Has the dust settled???

Welcome back Turner....what are ya??

BUSY!?!?!?!?

Busy to say the least. Frustrated. Happy. Sad. Elated. Concerned. Anxious. Nervous to the point of stomach issues. Oh man....where do I start?

Two of the most important things right now that are over and done with that I was able to proudly say to myself "GOOD JOB!!!" if no one else would be able to: The announcing gig at the Rose Bowl, and my promotional interview and presentation at the Fire Department. I will expand further on both at a later time, but suffice it to say, those were two of the most challenging things on my mind these past several weeks. Both were opportunities that would/will open doors (OR CLOSE THEM) to the future, and I don't think I've ever been as "wound up" about this stuff before in my life...except back to the time I was getting ready to audition for drum major for my high school band in 1982 and had anxiety related diarrhea for 2 weeks PRIOR. Yeah. THAT was fun. Anyway...there's a lot of emotional and strange "baggage" involved with the Rose Bowl gig that I'll expand upon later.

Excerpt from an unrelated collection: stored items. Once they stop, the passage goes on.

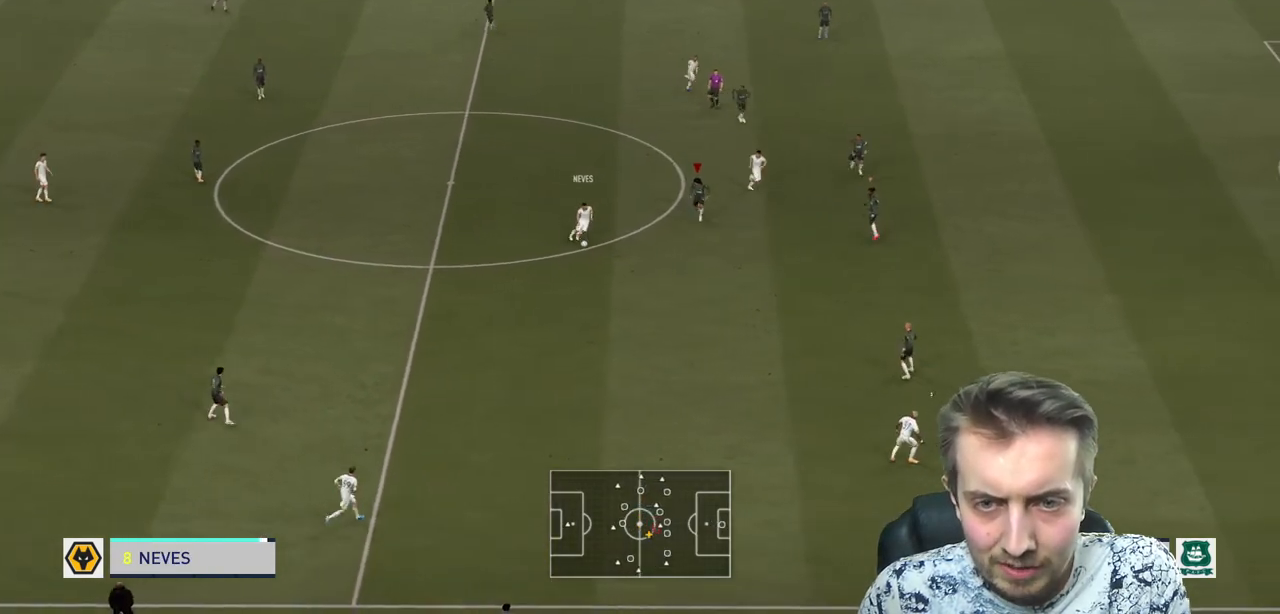
Gameplay with a controller (Xbox layout); each line is a JSON object with the inputs held at the frame after it. "events" lists button and stick changes between this image and that frame as [ms after this image, input, new state], when the widget could be followed in between. Not read: L3 R3.
{"buttons": ["L2", "R2"], "left_stick": "down-left", "right_stick": "center", "events": [[367, "left_stick", "down-left"]]}
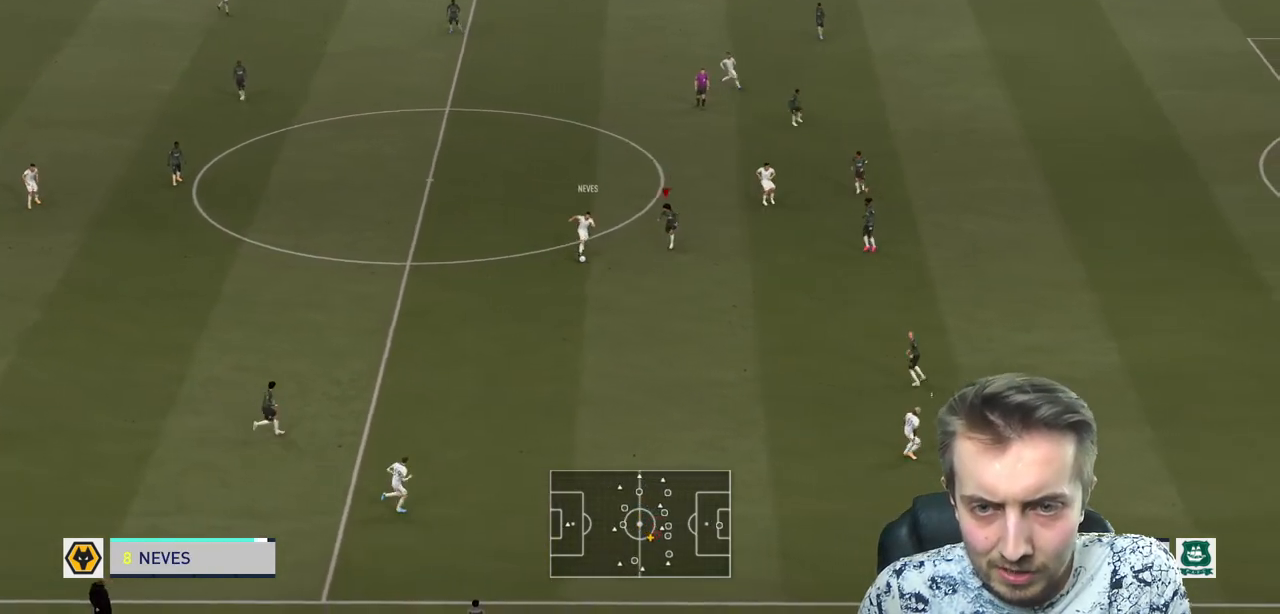
{"buttons": ["R2"], "left_stick": "left", "right_stick": "center", "events": [[333, "L2", "up"], [367, "left_stick", "up-left"], [467, "left_stick", "left"]]}
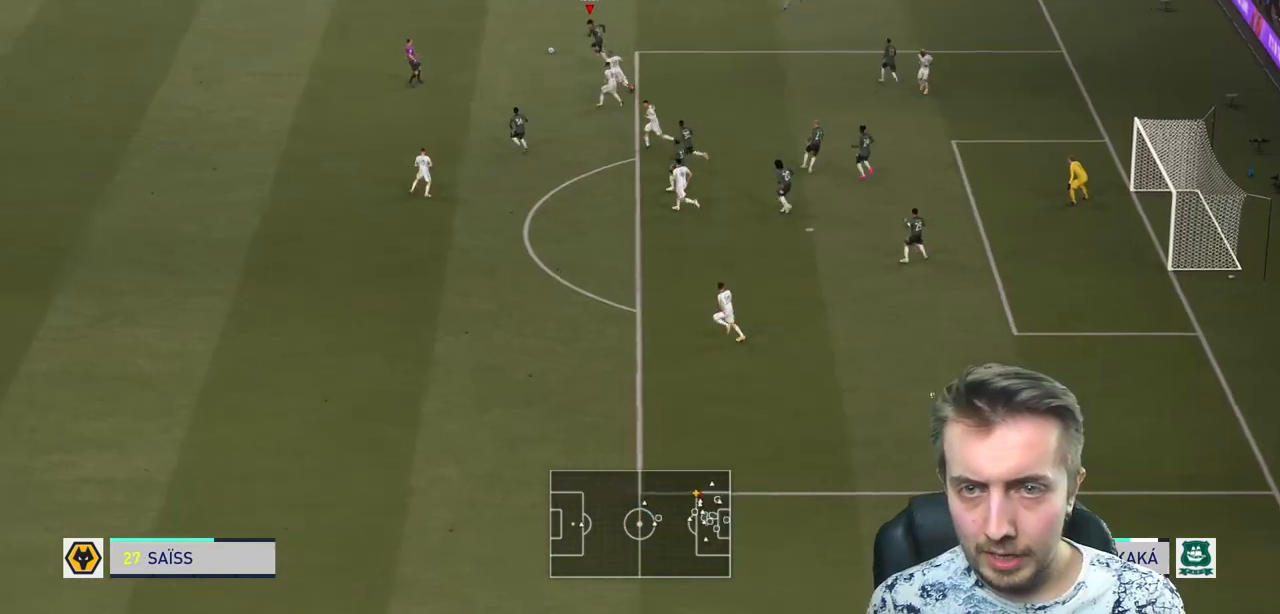
{"buttons": ["R2"], "left_stick": "left", "right_stick": "left", "events": [[34, "right_stick", "left"]]}
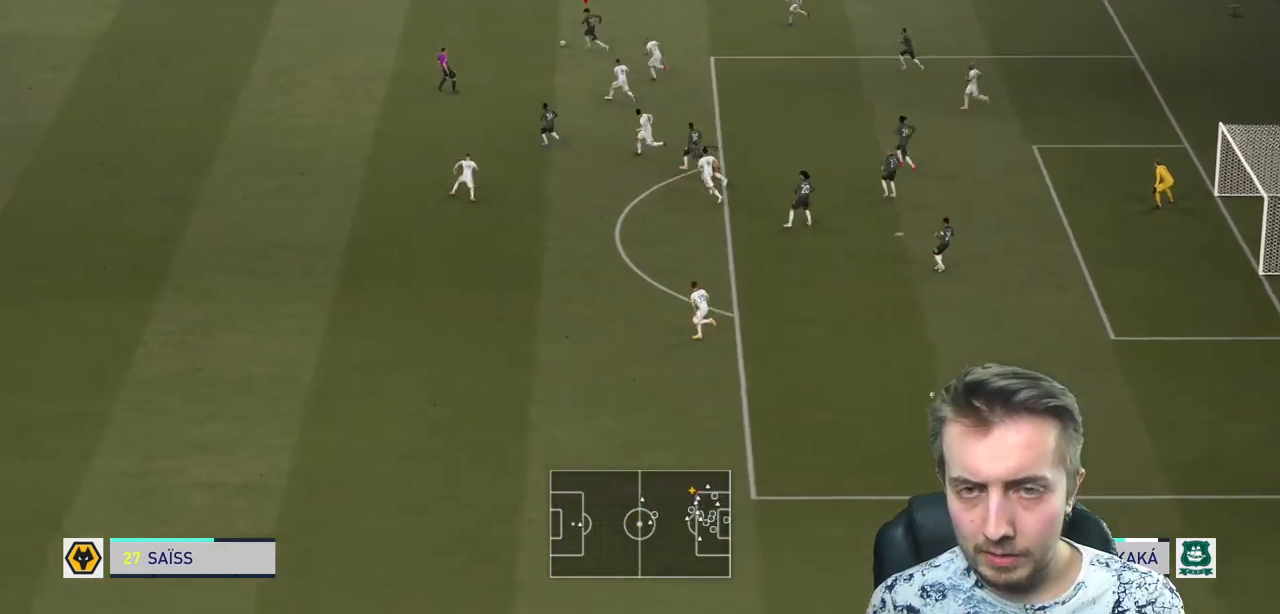
{"buttons": ["R2"], "left_stick": "left", "right_stick": "left", "events": []}
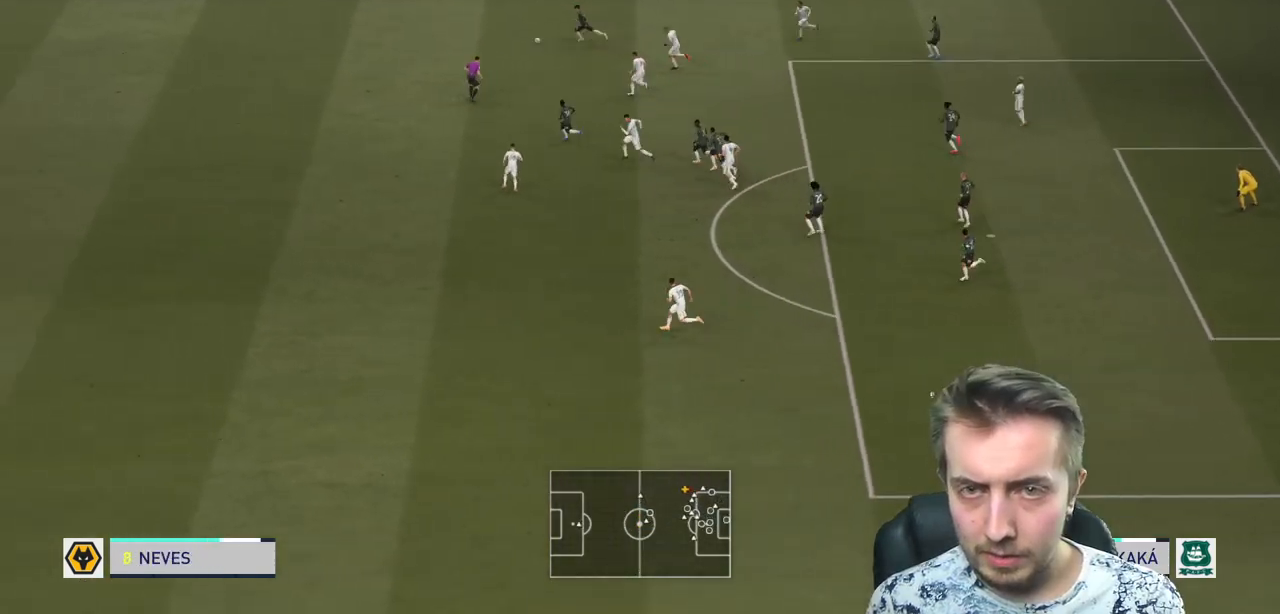
{"buttons": ["R2"], "left_stick": "left", "right_stick": "center", "events": [[401, "right_stick", "center"]]}
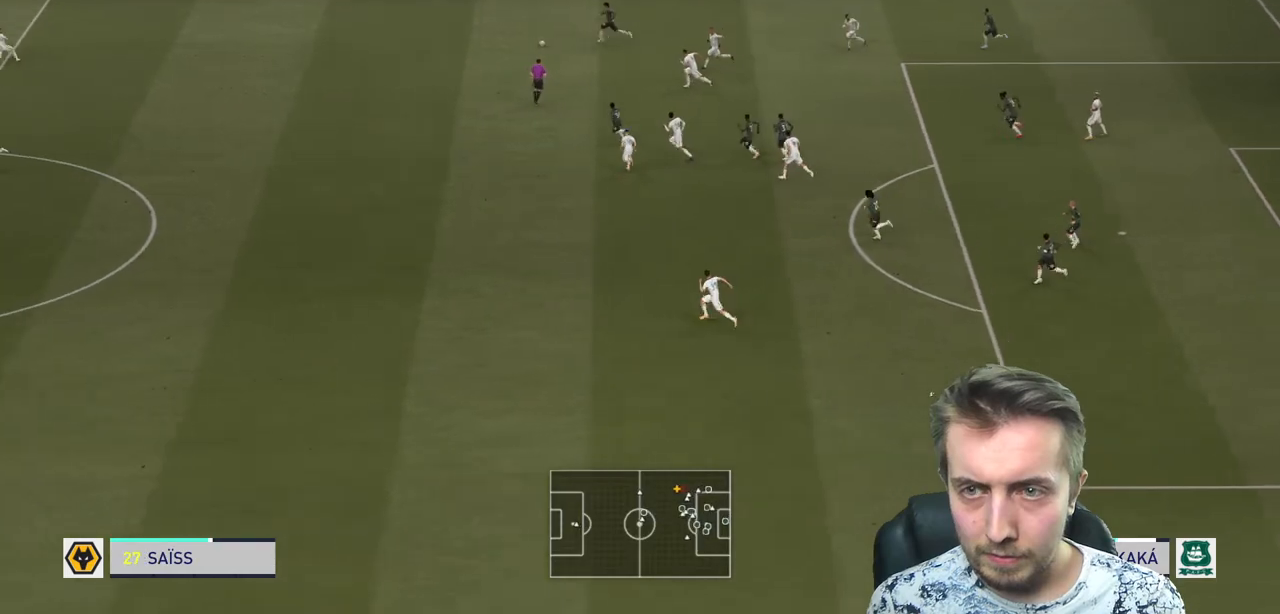
{"buttons": ["R2"], "left_stick": "left", "right_stick": "left", "events": [[401, "right_stick", "left"]]}
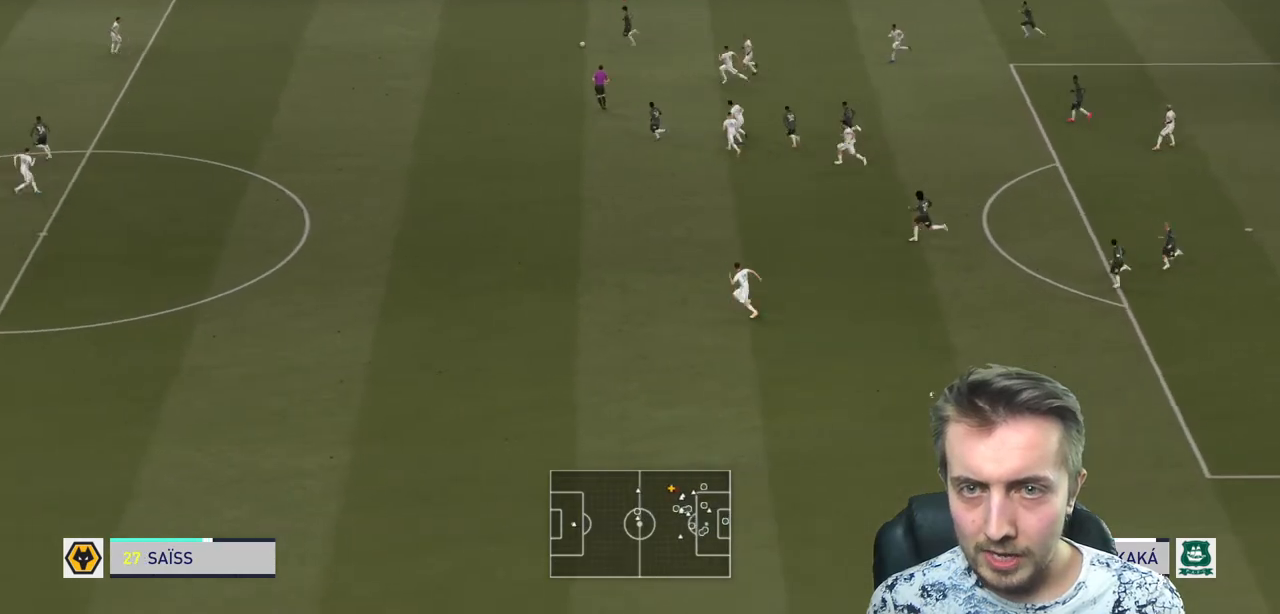
{"buttons": ["R2"], "left_stick": "left", "right_stick": "center", "events": [[33, "right_stick", "center"], [133, "right_stick", "left"], [200, "right_stick", "center"]]}
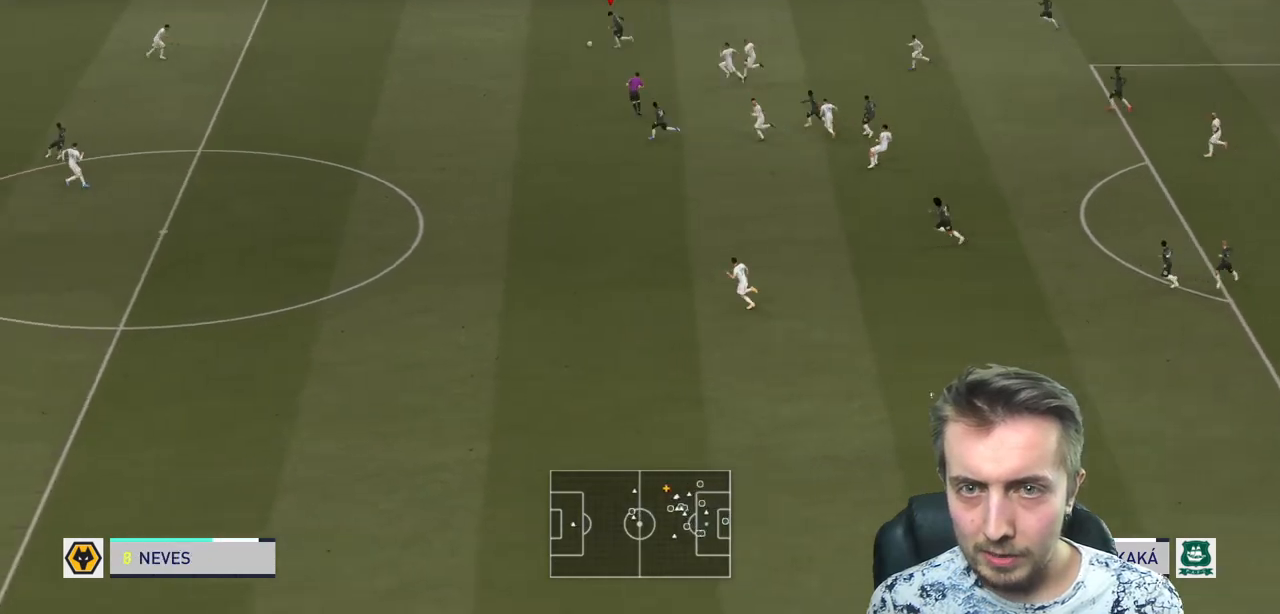
{"buttons": ["R2"], "left_stick": "left", "right_stick": "center", "events": []}
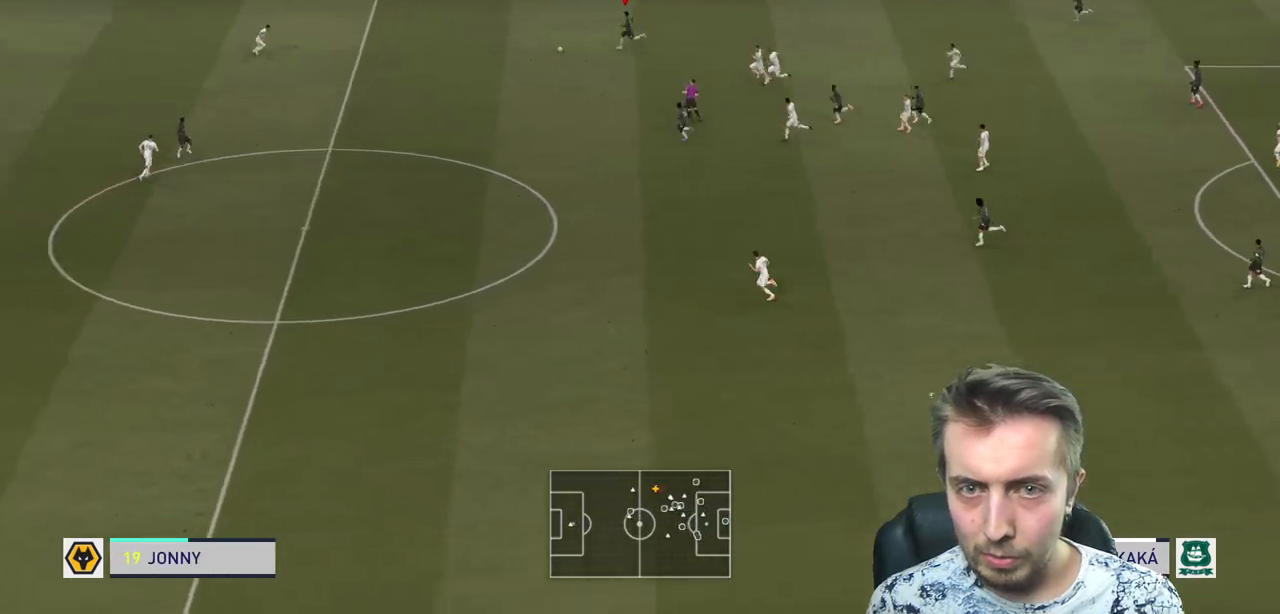
{"buttons": ["R2"], "left_stick": "down-left", "right_stick": "center", "events": [[267, "left_stick", "down-left"]]}
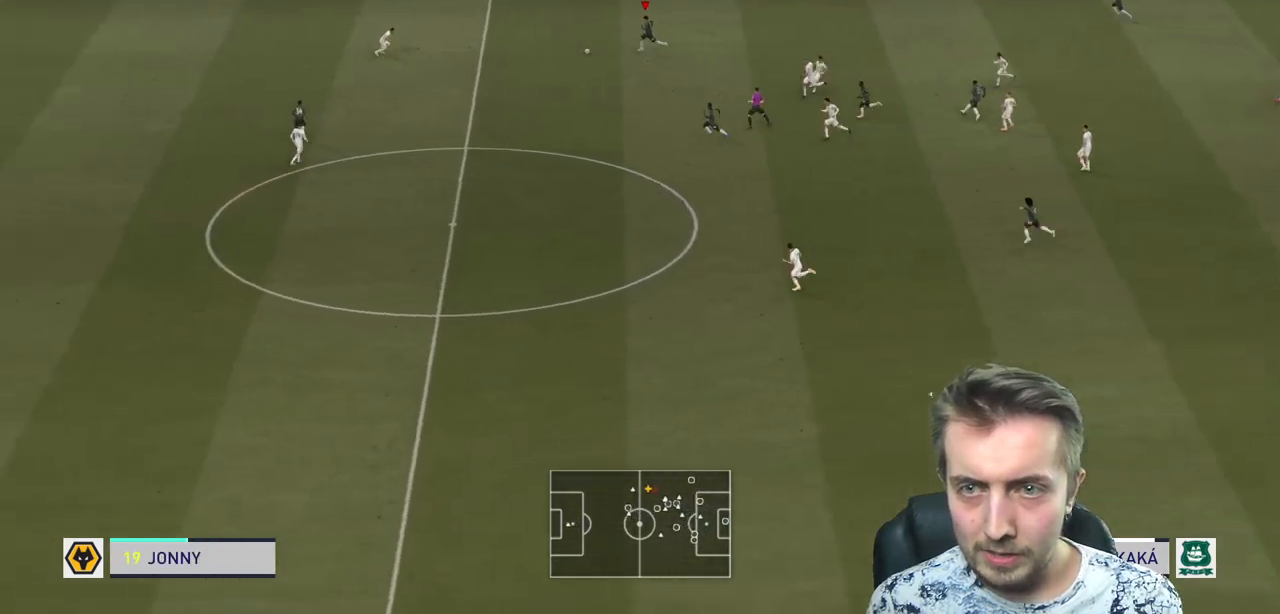
{"buttons": ["R2"], "left_stick": "down-left", "right_stick": "center", "events": [[100, "Y", "down"], [267, "Y", "up"]]}
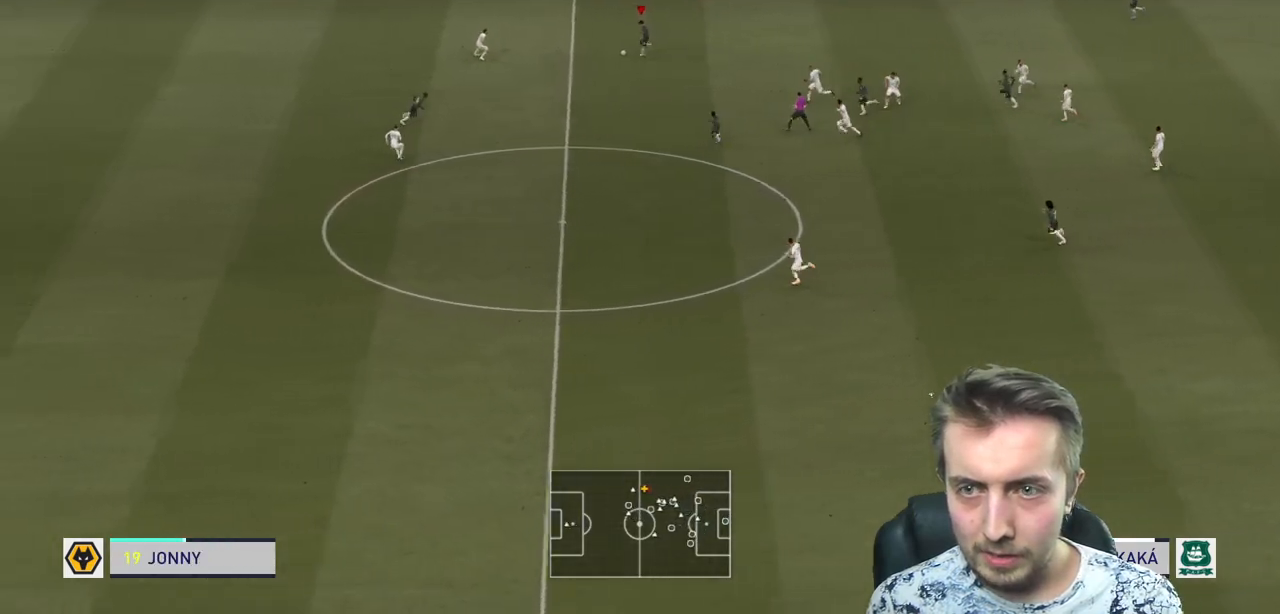
{"buttons": ["R2"], "left_stick": "down-left", "right_stick": "center", "events": []}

The other biggee--the promotional--well, it's been on my mind obviously. Outside of the weighing in my mind if I wanted to actually follow through with the interview, I was going up against some heavy competition. There were going to be 7 of us, all of my competitors bringing something to the table. Then, strangely, not without at least some lovely DRAMA, 4 of the competitors pulled out, citing various reasons. I was pretty disappointed with one of the people that pulled out as I could have definitely worked for that person had that person beat me. And that person probably WOULD have. Because that person is very talented and needs a swift kick in the ass to remind THIS PERSON. Suffice it to say, that left the field to just three. Me, my comrade in arms and fellow blogging giant Jon Dumitru, and someone that was hired the same time I was back in 1994 Jenny Cradle. I couldn't afford to worry about those two leading into the interview and presentation, it was only AFTERWARDS that my self-esteem plummetted. LOL!!! I think all three of us uniquely qualify for the office. We all have strengths that could be utilized nicely. Our weaknesses are nothing out of the ordinary, certainly nothing worse than some of the qualities of people that hold FAR loftier positions than what I'm striving for. So...what this is going to come down to is not how many years we've been here, or how quickly I can pull a technical tidbit of knowledge out of my butt, or how I well I'll be able to supervise a whole CENTER full of people versus just a shift....rather, it will come down, inevitably, to the person that is going to fit the position the best. The person that will be able to learn, be taught, be able to use what is taught in some meaningful way, who believes in the organization, and will be able to motivate others. Am I the best for the job? I am one of the best, that's for sure. But I certainly don't DESERVE it. I have to EARN it. And if I DON'T earn it, than it's worth...

NOTHING.

That's my update--when I get a chance, I'll get back here and rap with you all abouts some cool experiences over the last few weeks.